Required work
Set the entries down again exactly; none may be skipped.

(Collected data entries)
Content starts

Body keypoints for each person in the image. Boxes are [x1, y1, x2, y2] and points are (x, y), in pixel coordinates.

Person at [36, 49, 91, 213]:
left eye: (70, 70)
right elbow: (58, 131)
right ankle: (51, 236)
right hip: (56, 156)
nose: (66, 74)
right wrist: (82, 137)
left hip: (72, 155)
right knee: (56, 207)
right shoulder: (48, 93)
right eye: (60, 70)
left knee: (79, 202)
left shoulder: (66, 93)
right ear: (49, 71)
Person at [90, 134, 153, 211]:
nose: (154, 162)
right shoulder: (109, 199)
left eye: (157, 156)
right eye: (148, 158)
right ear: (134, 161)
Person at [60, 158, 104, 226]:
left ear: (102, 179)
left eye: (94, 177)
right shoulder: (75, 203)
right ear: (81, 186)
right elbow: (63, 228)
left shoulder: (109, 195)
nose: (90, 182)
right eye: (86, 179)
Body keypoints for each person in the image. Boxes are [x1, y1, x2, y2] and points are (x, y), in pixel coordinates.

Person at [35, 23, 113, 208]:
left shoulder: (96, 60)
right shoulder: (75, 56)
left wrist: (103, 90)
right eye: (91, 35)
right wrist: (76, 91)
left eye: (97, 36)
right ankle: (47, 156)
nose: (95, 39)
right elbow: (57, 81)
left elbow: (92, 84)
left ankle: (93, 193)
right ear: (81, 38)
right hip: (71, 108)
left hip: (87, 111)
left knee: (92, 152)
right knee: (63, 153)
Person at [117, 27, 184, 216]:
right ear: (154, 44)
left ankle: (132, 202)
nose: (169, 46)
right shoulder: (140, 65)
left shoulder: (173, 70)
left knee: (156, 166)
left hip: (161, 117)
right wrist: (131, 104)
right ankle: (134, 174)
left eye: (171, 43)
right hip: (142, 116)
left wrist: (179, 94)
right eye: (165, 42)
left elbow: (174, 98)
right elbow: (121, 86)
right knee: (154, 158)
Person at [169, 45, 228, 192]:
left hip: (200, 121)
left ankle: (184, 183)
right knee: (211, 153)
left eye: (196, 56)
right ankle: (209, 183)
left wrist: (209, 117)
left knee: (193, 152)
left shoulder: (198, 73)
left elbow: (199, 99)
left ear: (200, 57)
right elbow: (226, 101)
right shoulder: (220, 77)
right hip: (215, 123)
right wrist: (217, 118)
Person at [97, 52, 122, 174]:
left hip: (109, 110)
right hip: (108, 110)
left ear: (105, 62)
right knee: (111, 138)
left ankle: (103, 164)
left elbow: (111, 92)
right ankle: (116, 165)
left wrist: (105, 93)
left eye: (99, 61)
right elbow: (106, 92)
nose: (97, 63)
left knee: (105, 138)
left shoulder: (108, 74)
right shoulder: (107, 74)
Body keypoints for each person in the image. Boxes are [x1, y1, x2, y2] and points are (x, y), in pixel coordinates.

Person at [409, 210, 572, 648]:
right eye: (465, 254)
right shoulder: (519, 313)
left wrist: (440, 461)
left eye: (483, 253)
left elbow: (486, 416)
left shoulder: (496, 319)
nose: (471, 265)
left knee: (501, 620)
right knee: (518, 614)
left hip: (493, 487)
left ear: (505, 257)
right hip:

Content ends

Written reply
Body keypoints for each person in the image. Boxes are [x1, y1, x2, y2] and points are (x, y), in pixel coordinates.

Person at [36, 49, 91, 213]:
left eye: (70, 70)
right elbow: (58, 131)
right ankle: (51, 236)
right hip: (56, 156)
nose: (66, 74)
right wrist: (82, 137)
left hip: (72, 155)
right knee: (56, 207)
right shoulder: (48, 93)
right eye: (60, 70)
left knee: (79, 202)
left shoulder: (66, 93)
right ear: (49, 71)
Person at [90, 134, 153, 211]:
nose: (154, 162)
right shoulder: (109, 199)
left eye: (157, 156)
right eye: (148, 158)
right ear: (134, 161)
Person at [60, 158, 104, 226]:
left ear: (102, 179)
left eye: (94, 177)
right shoulder: (75, 203)
right ear: (81, 186)
right elbow: (63, 228)
left shoulder: (109, 195)
nose: (90, 182)
right eye: (86, 179)
Body keypoints for each person in the image. Boxes are [x1, y1, x2, y2] and points are (x, y), in pixel coordinates.

Person at [35, 23, 113, 208]:
left shoulder: (96, 60)
right shoulder: (75, 56)
left wrist: (103, 90)
right eye: (91, 35)
right wrist: (76, 91)
left eye: (97, 36)
right ankle: (47, 156)
nose: (95, 39)
right elbow: (57, 81)
left elbow: (92, 84)
left ankle: (93, 193)
right ear: (81, 38)
right hip: (71, 108)
left hip: (87, 111)
left knee: (92, 152)
right knee: (63, 153)
Person at [117, 27, 184, 216]:
right ear: (154, 44)
left ankle: (132, 202)
nose: (169, 46)
right shoulder: (140, 65)
left shoulder: (173, 70)
left knee: (156, 166)
left hip: (161, 117)
right wrist: (131, 104)
right ankle: (134, 174)
left eye: (171, 43)
right hip: (142, 116)
left wrist: (179, 94)
right eye: (165, 42)
left elbow: (174, 98)
right elbow: (121, 86)
right knee: (154, 158)
Person at [169, 45, 228, 192]:
left hip: (200, 121)
left ankle: (184, 183)
right knee: (211, 153)
left eye: (196, 56)
right ankle: (209, 183)
left wrist: (209, 117)
left knee: (193, 152)
left shoulder: (198, 73)
left elbow: (199, 99)
left ear: (200, 57)
right elbow: (226, 101)
right shoulder: (220, 77)
right hip: (215, 123)
right wrist: (217, 118)
Person at [97, 52, 122, 174]:
left hip: (109, 110)
right hip: (108, 110)
left ear: (105, 62)
right knee: (111, 138)
left ankle: (103, 164)
left elbow: (111, 92)
right ankle: (116, 165)
left wrist: (105, 93)
left eye: (99, 61)
right elbow: (106, 92)
nose: (97, 63)
left knee: (105, 138)
left shoulder: (108, 74)
right shoulder: (107, 74)
Body keypoints for each person in the image. Boxes are [x1, y1, x2, y2] and points are (x, y), in pixel coordinates.

Person at [409, 210, 572, 648]:
right eye: (465, 254)
right shoulder: (519, 313)
left wrist: (440, 461)
left eye: (483, 253)
left elbow: (486, 416)
left shoulder: (496, 319)
nose: (471, 265)
left knee: (501, 620)
right knee: (518, 614)
left hip: (493, 487)
left ear: (505, 257)
right hip:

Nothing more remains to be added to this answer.